= E. C. Smith (Green Lake County) =

American politician

Edgar C. Smith (1852–1913) was an American farmer from Markesan, Wisconsin who served two terms (1889–1892) as a Democratic member of the Wisconsin State Assembly from Green Lake County, Wisconsin.

== Background ==
Smith was born in the Town of Green Lake in Green Lake County on December 28, 1852; attended common schools and a business college, and became by occupation a farmer.

== Public office ==
He served as town clerk of the town of Green Lake in 1881–1882 and 1883; and in 1884 served as sheriff of Green Lake County.
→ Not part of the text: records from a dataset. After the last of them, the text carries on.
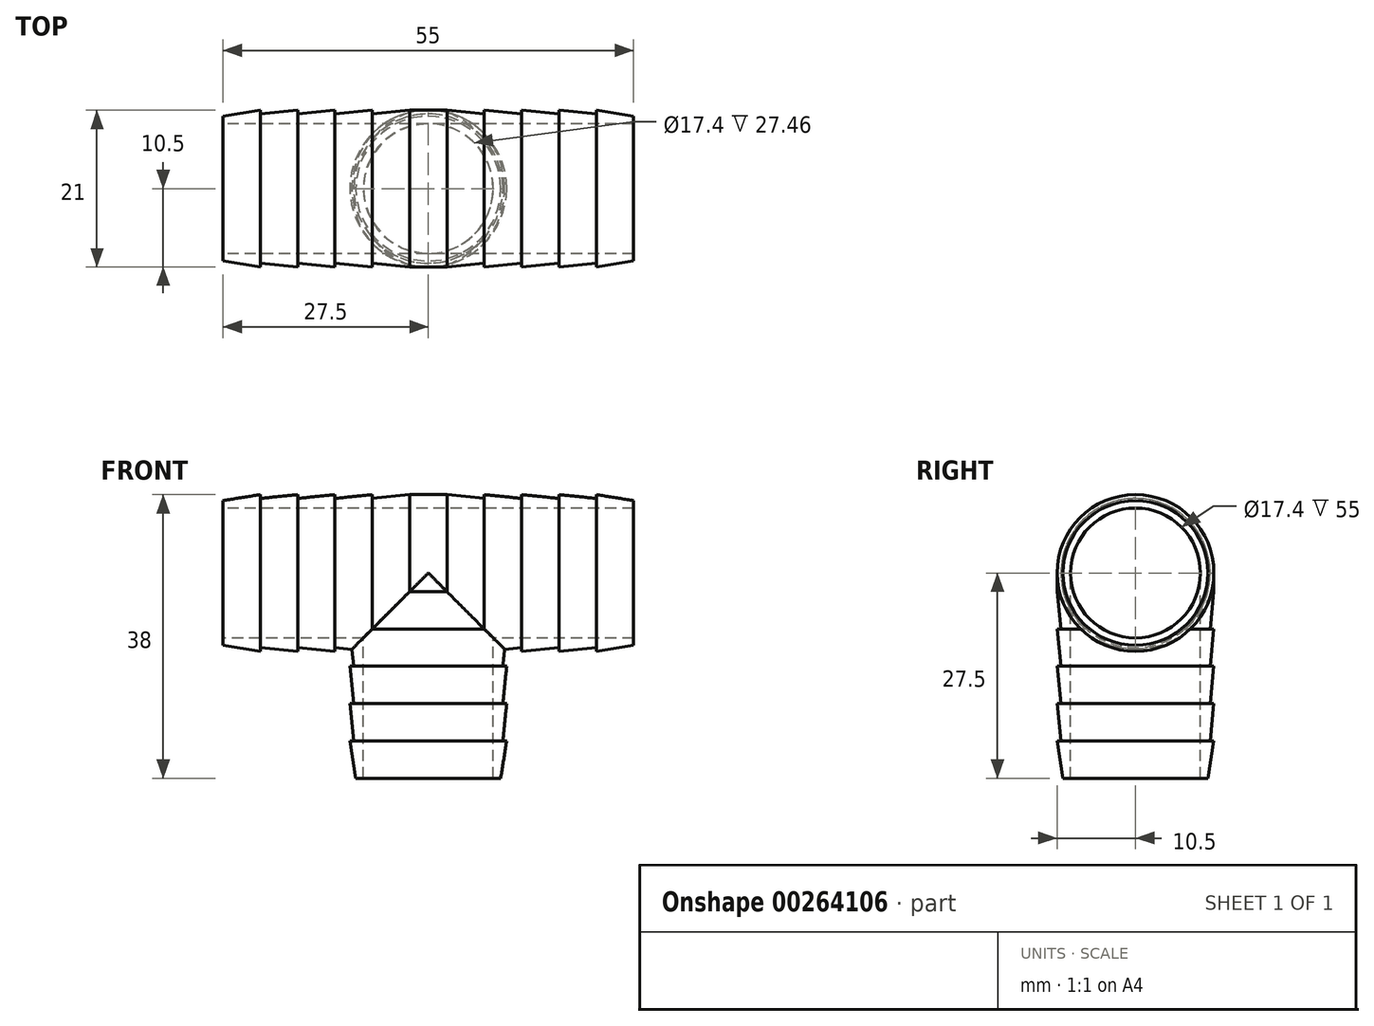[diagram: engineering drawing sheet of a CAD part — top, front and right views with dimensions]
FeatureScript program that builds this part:
annotation { "Feature Type Name" : "Feature", "Feature Type Description" : "" }
export const myFeature = defineFeature(function(context is Context, id is Id, definition is map)
    precondition{}
    {
        {
            var Q0;
            Q0=qCreatedBy(makeId("Top.planeOp"),FACE);
            var sketch = newSketch(context, id + "F0", { "sketchPlane" : qUnion([Q0])});
            skLineSegment(sketch, "E0", {"start": v(0, 0) * mm, "end": v(40.68, 0) * mm, "construction": true});
            skLineSegment(sketch, "E1", {"start": v(0, 0) * mm, "end": v(0, 20.7) * mm, "construction": true});
            skLineSegment(sketch, "E2", {"start": v(0, 8.7) * mm, "end": v(27.5, 8.7) * mm});
            skLineSegment(sketch, "E3", {"start": v(27.5, 8.7) * mm, "end": v(27.5, 9.7) * mm});
            skLineSegment(sketch, "E4", {"start": v(22.5, 8.18) * mm, "end": v(22.5, 10.5) * mm, "construction": true});
            skLineSegment(sketch, "E5", {"start": v(22.5, 10.5) * mm, "end": v(17.5, 10.5) * mm, "construction": true});
            skLineSegment(sketch, "E6", {"start": v(17.5, 10.5) * mm, "end": v(17.5, 7.93) * mm, "construction": true});
            skLineSegment(sketch, "E7", {"start": v(17.5, 7.93) * mm, "end": v(12.5, 7.93) * mm, "construction": true});
            skLineSegment(sketch, "E8", {"start": v(12.5, 7.93) * mm, "end": v(12.5, 10.5) * mm, "construction": true});
            skLineSegment(sketch, "E9", {"start": v(12.5, 10.5) * mm, "end": v(7.5, 10.5) * mm, "construction": true});
            skLineSegment(sketch, "E10", {"start": v(7.5, 10.5) * mm, "end": v(7.5, 7.93) * mm, "construction": true});
            skLineSegment(sketch, "E11", {"start": v(7.5, 7.93) * mm, "end": v(2.5, 7.93) * mm, "construction": true});
            skLineSegment(sketch, "E12", {"start": v(2.5, 7.93) * mm, "end": v(2.5, 10.5) * mm, "construction": true});
            skLineSegment(sketch, "E13", {"start": v(27.5, 9.7) * mm, "end": v(22.5, 10.5) * mm});
            skLineSegment(sketch, "E14", {"start": v(22.5, 10.5) * mm, "end": v(22.5, 10) * mm});
            skLineSegment(sketch, "E15", {"start": v(17.5, 10.5) * mm, "end": v(17.5, 10) * mm});
            skLineSegment(sketch, "E16", {"start": v(17.5, 10) * mm, "end": v(12.5, 10.5) * mm});
            skLineSegment(sketch, "E17", {"start": v(12.5, 10.5) * mm, "end": v(12.5, 10) * mm});
            skLineSegment(sketch, "E18", {"start": v(12.5, 10) * mm, "end": v(7.5, 10.5) * mm});
            skLineSegment(sketch, "E19", {"start": v(7.5, 10.5) * mm, "end": v(7.5, 10) * mm});
            skLineSegment(sketch, "E20", {"start": v(7.5, 10) * mm, "end": v(2.5, 10.5) * mm});
            skLineSegment(sketch, "E21", {"start": v(0, 10.5) * mm, "end": v(2.5, 10.5) * mm});
            skLineSegment(sketch, "E22", {"start": v(22.5, 10) * mm, "end": v(17.5, 10.5) * mm});
            skLineSegment(sketch, "E23", {"start": v(0, 10.5) * mm, "end": v(0, 8.7) * mm});
            skSolve(sketch);
        }
        {
            var Q0;
            Q0=makeQuery(id+"F0.imprint","IMPRINT",FACE,{"disambiguationData":[TD([[makeQuery(id+"F0.imprint","IMPRINT",EDGE,{"derivedFrom":sQuery(id+"F0.wireOp",EDGE,"E2")}),1.0]])]});
            var Q1;
            Q1=sQuery(id+"F0.wireOp",EDGE,"E0");
            revolve(context, id + "F1", {"entities" : qUnion([Q0]), "axis" : qUnion([Q1]), "revolveType" : RevolveType.FULL});
        }
        {
            var Q0;
            Q0=makeQuery(id+"F1.opRevolve","SWEPT_BODY",BODY,{"disambiguationData":[OSD([sQuery(id+"F0.wireOp",EDGE,"E2"),sQuery(id+"F0.wireOp",EDGE,"E3"),sQuery(id+"F0.wireOp",EDGE,"E13"),sQuery(id+"F0.wireOp",EDGE,"E14"),sQuery(id+"F0.wireOp",EDGE,"E15"),sQuery(id+"F0.wireOp",EDGE,"E16"),sQuery(id+"F0.wireOp",EDGE,"E17"),sQuery(id+"F0.wireOp",EDGE,"E18"),sQuery(id+"F0.wireOp",EDGE,"E19"),sQuery(id+"F0.wireOp",EDGE,"E20"),sQuery(id+"F0.wireOp",EDGE,"E21"),sQuery(id+"F0.wireOp",EDGE,"E22"),sQuery(id+"F0.wireOp",EDGE,"E23")])]});
            var Q1;
            Q1=sQuery(id+"F0.wireOp",EDGE,"E1");
            transform(context, id + "F2", {"entities" : qUnion([Q0]), "transformType" : TransformType.ROTATION, "transformAxis" : qUnion([Q1]), "angle" : 90 * degree, "makeCopy" : true});
        }
        {
            var Q0;
            Q0=makeQuery(id+"F1.opRevolve","SWEPT_BODY",BODY,{"disambiguationData":[OSD([sQuery(id+"F0.wireOp",EDGE,"E2"),sQuery(id+"F0.wireOp",EDGE,"E3"),sQuery(id+"F0.wireOp",EDGE,"E13"),sQuery(id+"F0.wireOp",EDGE,"E14"),sQuery(id+"F0.wireOp",EDGE,"E15"),sQuery(id+"F0.wireOp",EDGE,"E16"),sQuery(id+"F0.wireOp",EDGE,"E17"),sQuery(id+"F0.wireOp",EDGE,"E18"),sQuery(id+"F0.wireOp",EDGE,"E19"),sQuery(id+"F0.wireOp",EDGE,"E20"),sQuery(id+"F0.wireOp",EDGE,"E21"),sQuery(id+"F0.wireOp",EDGE,"E22"),sQuery(id+"F0.wireOp",EDGE,"E23")])]});
            var Q1;
            Q1=qCreatedBy(makeId("Right.planeOp"),FACE);
            mirror(context, id + "F3", {"operationType" : NewBodyOperationType.ADD, "entities" : qUnion([Q0]), "mirrorPlane" : qUnion([Q1])});
        }
        {
            var Q0;
            Q0=makeQuery(id+"F2.opPattern","COPY",FACE,{"derivedFrom":makeQuery(id+"F1.opRevolve","SWEPT_FACE",FACE,{"disambiguationData":[OSD([sQuery(id+"F0.wireOp",EDGE,"E3")])]}),"instanceName":"1"});
            var sketch = newSketch(context, id + "F4", { "sketchPlane" : qUnion([Q0])});
            skCircle(sketch, "E24.0", {"center": v(0, 0) * mm, "radius": 8.7 * mm});
            skSolve(sketch);
        }
        {
            var Q0;
            Q0=makeQuery(id+"F4.imprint","IMPRINT",FACE,{"disambiguationData":[TD([[makeQuery(id+"F4.imprint","IMPRINT",EDGE,{"derivedFrom":sQuery(id+"F4.wireOp",EDGE,"E24.0")}),-1.0]])]});
            extrude(context, id + "F5", {"entities" : qUnion([Q0]), "operationType" : NewBodyOperationType.REMOVE, "oppositeDirection" : true, "depth" : 27.46 * mm});
        }
        {
            var Q0;
            Q0=makeQuery(id+"F1.opRevolve","SWEPT_FACE",FACE,{"disambiguationData":[OSD([sQuery(id+"F0.wireOp",EDGE,"E3")])]});
            var sketch = newSketch(context, id + "F6", { "sketchPlane" : qUnion([Q0])});
            skCircle(sketch, "E25.0", {"center": v(0, 0) * mm, "radius": 8.7 * mm});
            skSolve(sketch);
        }
        {
            var Q0;
            Q0=makeQuery(id+"F6.imprint","IMPRINT",FACE,{"disambiguationData":[TD([[makeQuery(id+"F6.imprint","IMPRINT",EDGE,{"derivedFrom":sQuery(id+"F6.wireOp",EDGE,"E25.0")}),-1.0]])]});
            extrude(context, id + "F7", {"entities" : qUnion([Q0]), "operationType" : NewBodyOperationType.REMOVE, "endBound" : BoundingType.THROUGH_ALL, "oppositeDirection" : true, "depth" : 25 * mm});
        }
    });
Smith was elected to the Assembly in 1888 for a two-year term, receiving 1,602 votes against 1,531 votes for Republican H. B. Lowe and 125 votes for Prohibitionist Ira E. Smith (Republican incumbent Charles D. McConnell was not a candidate). He served on the committees for agriculture, town and county organization, and roads and bridges. McConnell attempted to reclaim his seat in 1890, but Smith prevailed, polling 1867 votes to McConnell's 1139 and Prohibitionist J. E. Smith's 61.

Smith was not a candidate for re-election in 1892, and was succeeded by fellow Democrat Orrin Bow. He died in 1913 and was interred in Markesan.